Extrait du texte ▸
════════════════════
Des milliards de crabes des neiges manquent à l’appel en Alaska

Les changements climatiques, la pêche abusive et les prises accessoires sont les causes probables de la disparition pas si mystérieuse de ces crustacés prisés.

Fruit de mer chouchou des Québécois, le crabe des neiges se retrouve aussi dans la mer de Béring au large de l’Alaska. L’industrie de la pêche au crabe est un pivot de l’économie de cet État : en 2020, les revenus de la pêche commerciale au crabe des neiges étaient évalués à 101,7 millions de dollars américains.

Mais voilà qu’une annonce crée une onde de choc dans l’industrie. Pour la première fois de l’histoire, la saison de pêche 2022-2023 vient d’être annulée par l’Alaska Board of Fisheries and North Pacific Fishery Management Council en raison d’une chute inquiétante de la population. La pêche au crabe royal a aussi été annulée à Bristol Bay pour la deuxième saison consécutive.

Snow crabs in a fish market. (Tessa57/ iStock/ Getty Images Plus)
════════════════════
Lignes répertoriées ▸

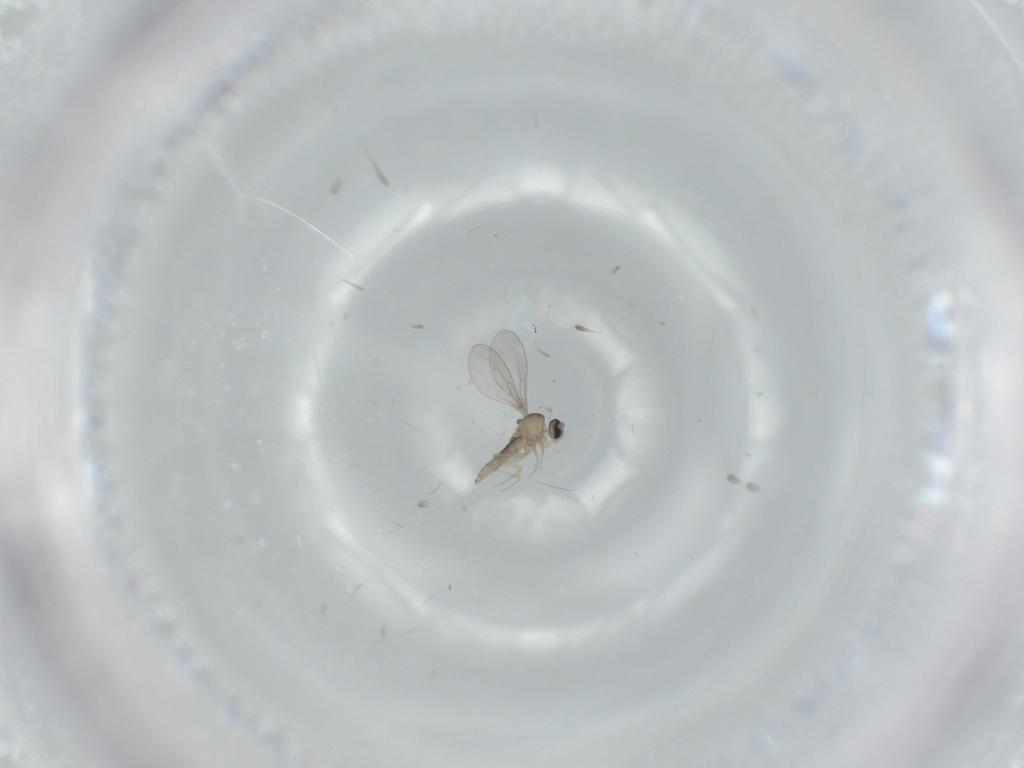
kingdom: Animalia
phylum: Arthropoda
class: Insecta
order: Diptera
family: Cecidomyiidae
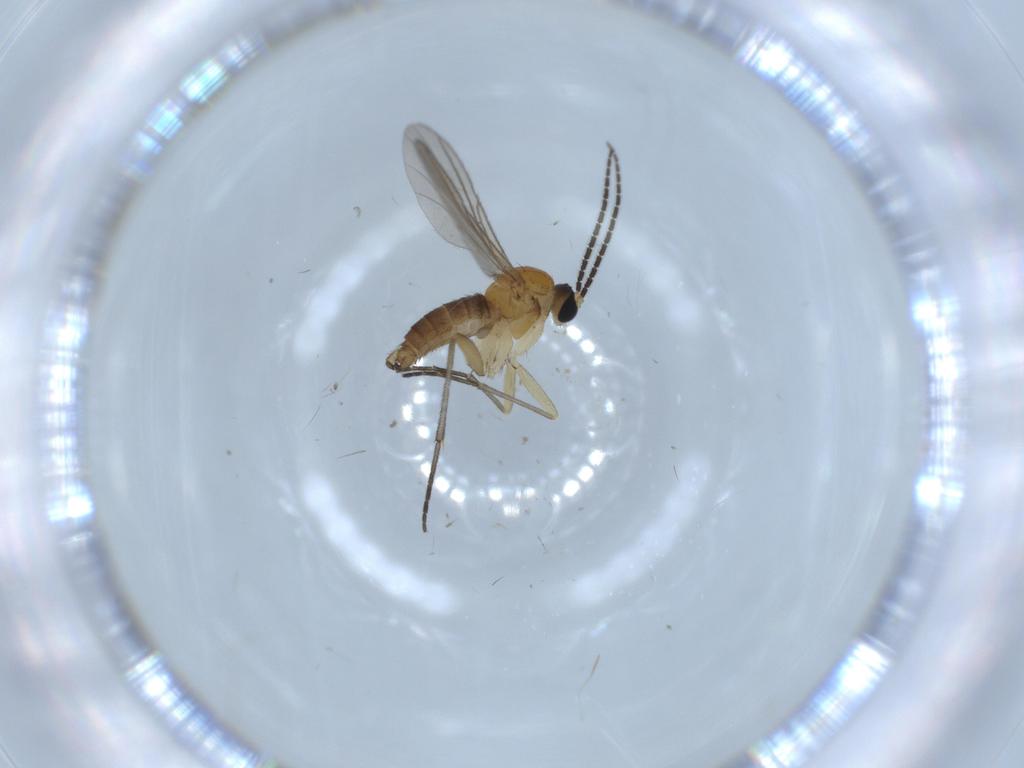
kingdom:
════════════════════
Exercices ▸
• A. D'après le texte sur le crabe des neiges, ces affirmations sont-elles vraies ? Répondez oui ou non à chacune et citez les mots du texte qui le prouvent. (i) En 2020, la pêche commerciale au crabe des neiges a rapporté plus de 100 millions de dollars américains. (ii) La saison de pêche au crabe des neiges avait déjà été annulée avant 2022-2023. (iii) À Bristol Bay, la pêche au crabe royal est annulée pour la deuxième saison de suite.
• B. Selon le texte sur le crabe des neiges, pour quelle raison la saison de pêche 2022-2023 a-t-elle été annulée ?
• C. Écrivez la suite du texte sur le crabe des neiges en quelques phrases.

Réponses ▸
• A.
(i) Oui : « en 2020, les revenus de la pêche commerciale au crabe des neiges étaient évalués à 101,7 millions de dollars américains ».
(ii) Non : « Pour la première fois de l’histoire, la saison de pêche 2022-2023 vient d’être annulée ».
(iii) Oui : « La pêche au crabe royal a aussi été annulée à Bristol Bay pour la deuxième saison consécutive ».

• B. Elle a été annulée en raison d’une chute inquiétante de la population.

• C.
Des crabes des neiges vendus au marché. (Source : Tessa57/ iStock/ Getty Images Plus)

L’effondrement de la population, qui est passée de 8 milliards en 2018 à seulement 1 milliard en 2021, a été confirmé par Benjamin Daly, un chercheur de l'Alaska Department of Fish and Game, dans une entrevue à CNN.

« Le crabe des neiges est l’espèce la plus abondante pêchée commercialement dans la mer de Béring. C’est un choc notable de voir la population réduite par plusieurs milliards, y compris toutes les femelles et leurs bébés. »

Les autorités pointent la pêche abusive du doigt. Cependant, des experts ont relevé d’autres facteurs importants.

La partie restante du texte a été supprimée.